Exercise aim: Each line in the entries below that holds the word "Procedimientos" belongs in the answer.

Page-level text extractions

--------

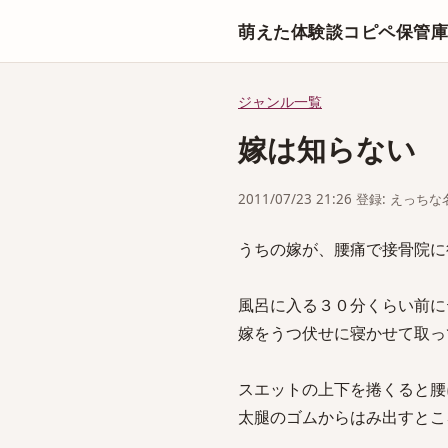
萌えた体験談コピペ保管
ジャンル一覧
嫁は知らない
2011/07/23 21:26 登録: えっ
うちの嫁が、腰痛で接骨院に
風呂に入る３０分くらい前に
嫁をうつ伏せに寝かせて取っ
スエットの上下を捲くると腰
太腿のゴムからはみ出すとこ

--------

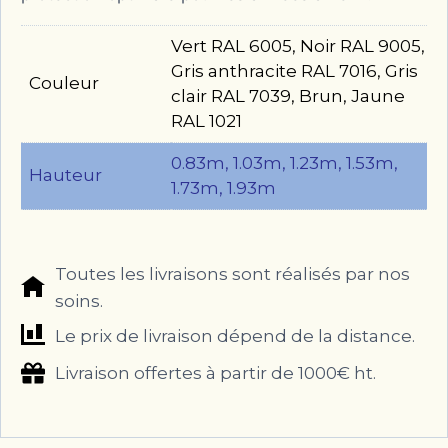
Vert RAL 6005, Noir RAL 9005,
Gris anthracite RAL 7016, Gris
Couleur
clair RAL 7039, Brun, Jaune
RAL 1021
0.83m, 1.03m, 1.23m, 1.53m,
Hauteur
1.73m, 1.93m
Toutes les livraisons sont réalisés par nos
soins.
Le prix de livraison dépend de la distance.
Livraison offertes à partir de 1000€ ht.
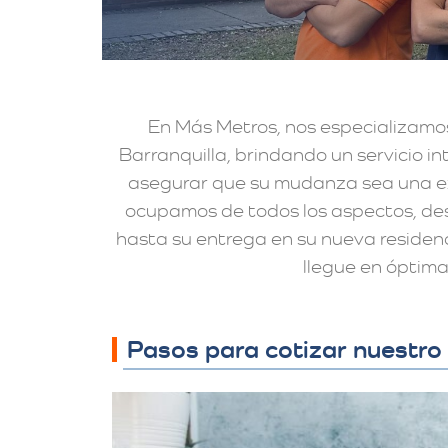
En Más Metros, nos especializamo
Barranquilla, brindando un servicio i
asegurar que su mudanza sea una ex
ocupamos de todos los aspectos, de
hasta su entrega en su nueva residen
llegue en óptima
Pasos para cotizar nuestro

--------

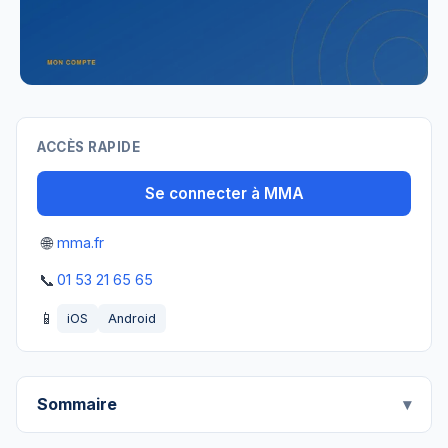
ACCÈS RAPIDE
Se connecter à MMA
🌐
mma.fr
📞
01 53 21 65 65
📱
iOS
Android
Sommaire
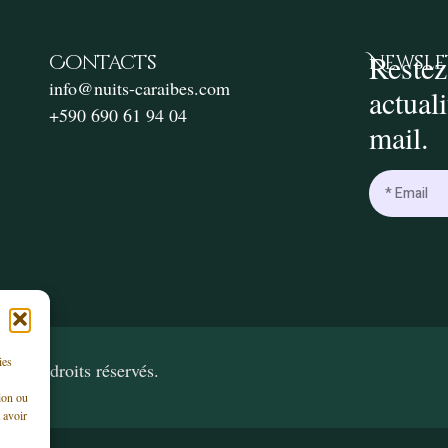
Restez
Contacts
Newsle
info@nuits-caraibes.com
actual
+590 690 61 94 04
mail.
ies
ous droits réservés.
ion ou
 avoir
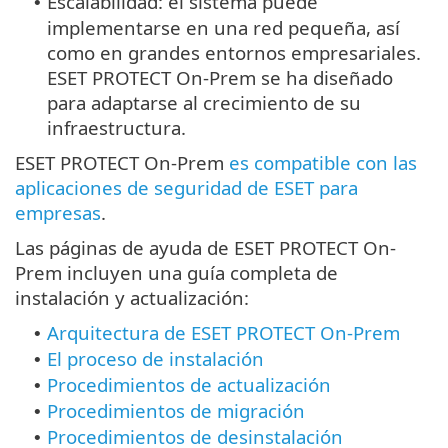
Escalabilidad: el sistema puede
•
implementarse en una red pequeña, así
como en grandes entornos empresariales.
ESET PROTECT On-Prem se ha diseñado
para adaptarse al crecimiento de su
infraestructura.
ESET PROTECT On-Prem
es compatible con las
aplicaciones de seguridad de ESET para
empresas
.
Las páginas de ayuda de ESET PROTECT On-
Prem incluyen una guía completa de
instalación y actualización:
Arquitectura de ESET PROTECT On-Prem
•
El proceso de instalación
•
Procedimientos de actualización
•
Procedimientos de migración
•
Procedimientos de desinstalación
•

--------

Response:
Procedimientos de actualización
Procedimientos de migración
Procedimientos de desinstalación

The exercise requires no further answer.